"""

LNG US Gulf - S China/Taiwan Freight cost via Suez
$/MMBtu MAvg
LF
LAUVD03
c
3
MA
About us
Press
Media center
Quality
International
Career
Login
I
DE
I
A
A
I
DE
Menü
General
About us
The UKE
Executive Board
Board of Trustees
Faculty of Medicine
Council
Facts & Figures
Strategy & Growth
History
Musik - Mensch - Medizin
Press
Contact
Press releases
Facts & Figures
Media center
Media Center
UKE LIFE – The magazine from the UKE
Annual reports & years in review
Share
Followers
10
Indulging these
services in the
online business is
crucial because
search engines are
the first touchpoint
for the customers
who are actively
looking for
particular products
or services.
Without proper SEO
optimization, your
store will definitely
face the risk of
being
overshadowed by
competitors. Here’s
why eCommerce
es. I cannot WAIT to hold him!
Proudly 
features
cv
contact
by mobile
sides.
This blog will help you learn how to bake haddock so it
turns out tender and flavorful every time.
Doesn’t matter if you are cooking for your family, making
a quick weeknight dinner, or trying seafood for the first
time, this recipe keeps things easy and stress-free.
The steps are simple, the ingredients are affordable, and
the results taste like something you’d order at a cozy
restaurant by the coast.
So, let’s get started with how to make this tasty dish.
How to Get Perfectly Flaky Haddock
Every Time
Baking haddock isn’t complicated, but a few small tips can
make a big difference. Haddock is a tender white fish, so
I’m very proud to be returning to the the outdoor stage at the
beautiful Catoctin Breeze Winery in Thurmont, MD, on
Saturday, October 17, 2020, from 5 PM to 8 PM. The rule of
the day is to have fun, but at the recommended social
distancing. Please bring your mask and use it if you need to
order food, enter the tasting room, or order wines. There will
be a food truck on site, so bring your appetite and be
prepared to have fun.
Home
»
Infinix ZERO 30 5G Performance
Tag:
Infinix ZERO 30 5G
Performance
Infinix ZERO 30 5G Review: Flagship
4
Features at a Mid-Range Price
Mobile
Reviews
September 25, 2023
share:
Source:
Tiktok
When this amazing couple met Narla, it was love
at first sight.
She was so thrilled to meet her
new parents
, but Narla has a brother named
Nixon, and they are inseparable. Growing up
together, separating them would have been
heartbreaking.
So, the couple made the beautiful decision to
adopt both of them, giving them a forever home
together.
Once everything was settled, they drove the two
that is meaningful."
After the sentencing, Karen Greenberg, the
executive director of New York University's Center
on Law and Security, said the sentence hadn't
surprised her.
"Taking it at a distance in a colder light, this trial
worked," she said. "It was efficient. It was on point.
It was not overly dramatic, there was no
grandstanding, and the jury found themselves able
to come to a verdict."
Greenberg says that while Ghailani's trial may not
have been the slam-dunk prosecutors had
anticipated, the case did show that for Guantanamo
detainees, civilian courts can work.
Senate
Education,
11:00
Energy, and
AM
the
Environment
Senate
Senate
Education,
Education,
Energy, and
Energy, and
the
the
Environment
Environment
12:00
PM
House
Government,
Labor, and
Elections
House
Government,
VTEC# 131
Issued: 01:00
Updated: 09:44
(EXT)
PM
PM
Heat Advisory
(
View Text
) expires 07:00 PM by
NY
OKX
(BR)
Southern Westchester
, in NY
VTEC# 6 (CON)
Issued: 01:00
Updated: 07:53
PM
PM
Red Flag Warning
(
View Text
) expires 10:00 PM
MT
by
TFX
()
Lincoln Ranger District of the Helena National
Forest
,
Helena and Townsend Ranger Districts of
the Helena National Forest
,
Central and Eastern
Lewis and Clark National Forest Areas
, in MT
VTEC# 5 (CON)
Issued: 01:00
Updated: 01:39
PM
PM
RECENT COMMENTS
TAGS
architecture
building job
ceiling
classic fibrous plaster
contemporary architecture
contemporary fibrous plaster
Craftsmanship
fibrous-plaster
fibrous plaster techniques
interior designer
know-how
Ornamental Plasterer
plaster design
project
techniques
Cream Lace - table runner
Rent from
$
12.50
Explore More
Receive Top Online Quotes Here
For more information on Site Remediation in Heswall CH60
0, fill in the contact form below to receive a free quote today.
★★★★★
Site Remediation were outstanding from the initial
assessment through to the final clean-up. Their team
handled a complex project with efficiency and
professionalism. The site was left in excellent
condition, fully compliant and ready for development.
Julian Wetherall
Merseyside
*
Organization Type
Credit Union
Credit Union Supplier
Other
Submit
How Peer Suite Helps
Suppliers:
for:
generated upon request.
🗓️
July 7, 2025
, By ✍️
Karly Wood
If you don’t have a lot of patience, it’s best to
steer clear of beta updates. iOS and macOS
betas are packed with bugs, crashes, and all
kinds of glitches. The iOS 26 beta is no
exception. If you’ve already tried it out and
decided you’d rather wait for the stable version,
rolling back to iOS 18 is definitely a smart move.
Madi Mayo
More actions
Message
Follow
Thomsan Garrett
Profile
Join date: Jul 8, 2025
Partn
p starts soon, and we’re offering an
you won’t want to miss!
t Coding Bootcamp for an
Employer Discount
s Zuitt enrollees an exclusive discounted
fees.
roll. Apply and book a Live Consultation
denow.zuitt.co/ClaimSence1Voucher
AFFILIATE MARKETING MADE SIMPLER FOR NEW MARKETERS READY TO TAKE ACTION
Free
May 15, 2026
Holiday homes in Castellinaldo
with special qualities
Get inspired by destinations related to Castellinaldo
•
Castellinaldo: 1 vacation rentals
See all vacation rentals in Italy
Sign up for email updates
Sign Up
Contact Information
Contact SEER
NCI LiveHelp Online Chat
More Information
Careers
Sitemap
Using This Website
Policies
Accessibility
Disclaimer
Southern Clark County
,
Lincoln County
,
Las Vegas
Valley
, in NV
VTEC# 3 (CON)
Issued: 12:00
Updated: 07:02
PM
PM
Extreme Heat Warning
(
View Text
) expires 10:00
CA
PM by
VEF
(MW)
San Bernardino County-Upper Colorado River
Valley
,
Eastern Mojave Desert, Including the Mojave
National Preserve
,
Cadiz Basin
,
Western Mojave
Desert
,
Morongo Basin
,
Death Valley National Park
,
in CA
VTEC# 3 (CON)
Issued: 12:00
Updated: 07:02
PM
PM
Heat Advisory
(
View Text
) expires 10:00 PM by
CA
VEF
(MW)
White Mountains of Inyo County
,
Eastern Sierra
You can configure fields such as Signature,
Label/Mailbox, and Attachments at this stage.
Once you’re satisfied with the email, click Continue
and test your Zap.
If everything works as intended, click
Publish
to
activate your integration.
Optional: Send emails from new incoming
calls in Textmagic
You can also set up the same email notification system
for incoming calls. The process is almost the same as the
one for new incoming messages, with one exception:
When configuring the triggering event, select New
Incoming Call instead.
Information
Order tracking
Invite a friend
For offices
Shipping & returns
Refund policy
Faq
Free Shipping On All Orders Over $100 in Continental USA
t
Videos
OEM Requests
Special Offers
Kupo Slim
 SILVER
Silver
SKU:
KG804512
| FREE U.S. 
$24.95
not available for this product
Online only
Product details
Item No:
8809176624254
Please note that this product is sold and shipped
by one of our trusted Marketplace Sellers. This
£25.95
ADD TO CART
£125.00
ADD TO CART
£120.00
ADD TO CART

"""

* **Exercise directions**: Retype the entries above exactly, but only from the line containing "Indulging these" through the line containing "store will definitely", both included.

* **Result of this exercise**:
Indulging these
services in the
online business is
crucial because
search engines are
the first touchpoint
for the customers
who are actively
looking for
particular products
or services.
Without proper SEO
optimization, your
store will definitely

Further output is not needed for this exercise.